I've spent some time, off and on, over the last week cleaning, lubing, painting and reassembling my 6913 lathe. I have to re-attach the gear chart and some badges. I took the vari speed components completely off because I don't have all the parts, parts are expensive and I have the VFD for controlling speed. I now have a handy spot to put my cutting oil, lubes, coffee or what have you. I painted the webbing red to add some color. I mixed Rustoleum leather brown, forest green (1/2 cup each) and a quart of smoke grey and came up with an almost perfect match with the original color of the lathe.

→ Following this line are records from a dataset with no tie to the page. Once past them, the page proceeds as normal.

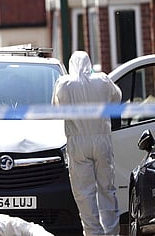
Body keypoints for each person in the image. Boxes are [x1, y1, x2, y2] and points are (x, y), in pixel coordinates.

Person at [52, 51, 122, 236]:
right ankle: (111, 231)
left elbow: (56, 108)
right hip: (101, 138)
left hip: (77, 140)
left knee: (84, 192)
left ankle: (93, 232)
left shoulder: (64, 84)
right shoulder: (103, 80)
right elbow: (117, 98)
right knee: (107, 188)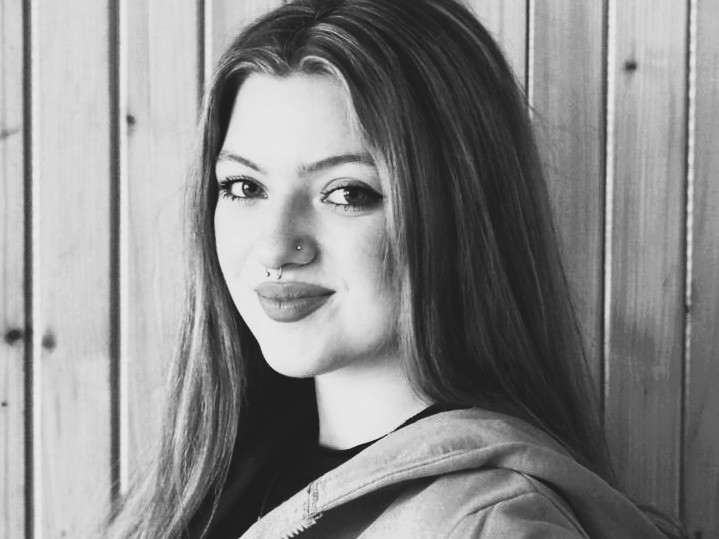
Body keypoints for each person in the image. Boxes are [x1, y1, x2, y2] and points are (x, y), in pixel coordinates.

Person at [104, 0, 682, 537]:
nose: (275, 247)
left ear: (456, 212)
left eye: (347, 193)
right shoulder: (206, 481)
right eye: (243, 186)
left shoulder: (491, 526)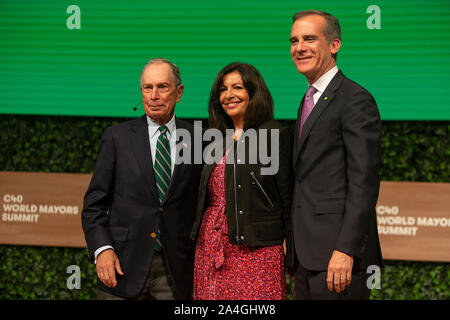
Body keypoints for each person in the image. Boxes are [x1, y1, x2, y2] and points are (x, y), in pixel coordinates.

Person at [81, 58, 202, 299]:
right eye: (148, 88)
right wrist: (102, 250)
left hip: (176, 272)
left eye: (162, 87)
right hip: (122, 268)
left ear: (179, 92)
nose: (154, 95)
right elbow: (93, 206)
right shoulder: (117, 138)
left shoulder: (199, 138)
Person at [289, 10, 383, 299]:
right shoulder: (307, 100)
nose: (299, 47)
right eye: (293, 41)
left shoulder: (355, 99)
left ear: (334, 45)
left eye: (309, 39)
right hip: (307, 260)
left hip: (339, 260)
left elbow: (363, 181)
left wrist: (345, 249)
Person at [190, 62, 293, 300]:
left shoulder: (274, 134)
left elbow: (288, 198)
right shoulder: (215, 139)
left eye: (237, 87)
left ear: (254, 92)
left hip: (258, 250)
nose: (229, 95)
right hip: (211, 248)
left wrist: (292, 250)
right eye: (223, 90)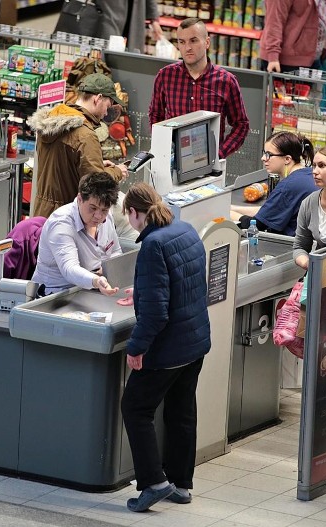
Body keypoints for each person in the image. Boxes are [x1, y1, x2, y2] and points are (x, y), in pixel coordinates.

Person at [119, 183, 210, 512]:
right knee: (181, 411)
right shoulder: (185, 229)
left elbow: (157, 313)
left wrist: (136, 347)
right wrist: (141, 293)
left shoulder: (153, 245)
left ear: (134, 212)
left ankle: (153, 482)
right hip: (195, 342)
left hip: (168, 348)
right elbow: (181, 285)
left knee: (135, 408)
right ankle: (181, 483)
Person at [28, 73, 128, 219]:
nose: (107, 112)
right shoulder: (85, 135)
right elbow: (96, 185)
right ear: (98, 98)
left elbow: (62, 168)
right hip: (67, 217)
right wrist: (117, 171)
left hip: (42, 212)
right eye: (108, 105)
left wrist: (99, 165)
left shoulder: (51, 123)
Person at [148, 18, 250, 159]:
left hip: (210, 163)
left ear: (207, 42)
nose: (187, 47)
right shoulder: (165, 76)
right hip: (173, 160)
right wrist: (163, 148)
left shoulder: (226, 81)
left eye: (193, 40)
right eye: (182, 42)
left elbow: (241, 124)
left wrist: (219, 154)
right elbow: (155, 115)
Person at [31, 172, 123, 296]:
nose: (98, 216)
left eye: (104, 210)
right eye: (93, 208)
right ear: (80, 199)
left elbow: (116, 251)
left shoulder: (107, 218)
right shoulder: (61, 224)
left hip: (92, 290)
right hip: (57, 294)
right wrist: (96, 280)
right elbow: (69, 269)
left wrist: (107, 271)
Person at [231, 131, 318, 236]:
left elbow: (256, 226)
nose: (263, 158)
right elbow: (268, 211)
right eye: (264, 153)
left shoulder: (288, 186)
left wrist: (226, 213)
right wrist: (232, 208)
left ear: (287, 159)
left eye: (269, 154)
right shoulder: (308, 173)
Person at [260, 0, 326, 73]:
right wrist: (273, 56)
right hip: (287, 62)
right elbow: (274, 21)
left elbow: (323, 9)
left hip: (314, 57)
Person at [97, 0, 164, 53]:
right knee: (104, 54)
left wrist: (154, 19)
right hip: (106, 11)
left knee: (131, 56)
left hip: (133, 15)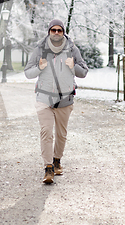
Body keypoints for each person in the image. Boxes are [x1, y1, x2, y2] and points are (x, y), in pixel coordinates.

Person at [24, 19, 88, 184]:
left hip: (65, 99)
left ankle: (57, 160)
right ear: (49, 32)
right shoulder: (40, 49)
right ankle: (48, 167)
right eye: (54, 30)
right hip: (44, 98)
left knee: (61, 134)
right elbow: (28, 73)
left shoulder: (72, 49)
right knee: (46, 131)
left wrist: (73, 66)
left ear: (63, 32)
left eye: (60, 30)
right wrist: (39, 68)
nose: (57, 33)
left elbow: (84, 72)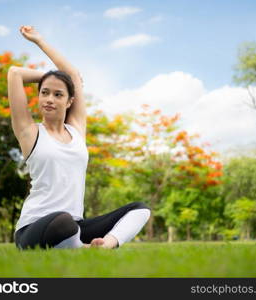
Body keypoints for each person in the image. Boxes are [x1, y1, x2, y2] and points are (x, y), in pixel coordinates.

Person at [8, 25, 151, 250]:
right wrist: (52, 77)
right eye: (44, 92)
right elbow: (15, 73)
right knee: (63, 222)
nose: (49, 99)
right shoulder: (29, 132)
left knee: (140, 209)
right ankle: (80, 247)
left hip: (76, 224)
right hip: (36, 227)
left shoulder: (76, 129)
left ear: (69, 101)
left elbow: (73, 74)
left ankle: (104, 247)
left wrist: (41, 41)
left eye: (58, 94)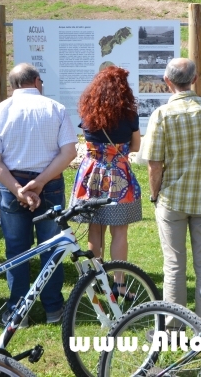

It is a little darker than original, but when viewing live it has a hint of the green and brown undertones.


----------



## Dhector (Nov 12, 2017)

Looking very good!!!!!!


----------



## papa-roe (Nov 12, 2017)

I now have a more intimate knowledge of the inner workings of my lathe.


----------



## Dhector (Nov 12, 2017)

In this pic where i circled it, mine has a lever and a "Forward, Off, Reverse" plate above it. Im pretty sure its for the rotation of the spindle and chuck but mine is disconnected internally(since it has the VFD to do that function) My question is did you remove it and plug the hole? Or was it that way when you got the machine? If you did it can you take a pic of how it was done? I may get rid of mine. It gets in the way of where my pepsi sits


----------



## papa-roe (Nov 12, 2017)

Dhector said:


> In this pic where i circled it, mine has a lever and a "Forward, Off, Reverse" plate above it. Im pretty sure its for the rotation of the spindle and chuck but mine is disconnected internally(since it has the VFD to do that function) My question is did you remove it and plug the hole? Or was it that way when you got the machine? If you did it can you take a pic of how it was done? I may get rid of mine. It gets in the way of where my pepsi sits
> 
> 
> View attachment 246665


I just took the handle and the badge off and I took the drum switch off of the back. There are sealed bushings that the shaft rotate in and keeps the oil from leaking. That is the shaft sticking out. I am going to mount the remote to my VFD horizontally right there. I drilled a hole in the back of my box (clumsily) to go over the shaft and I will attach it to the head stock with short self tapping screws. I may clean the badge and fix my hack job while taking it off and use it on my remote.


----------



## papa-roe (Nov 12, 2017)

I am expecting 10 feet of 18/7 shielded wire from McMaster Carr tomorrow. So that may be mounted on the lathe this week.


----------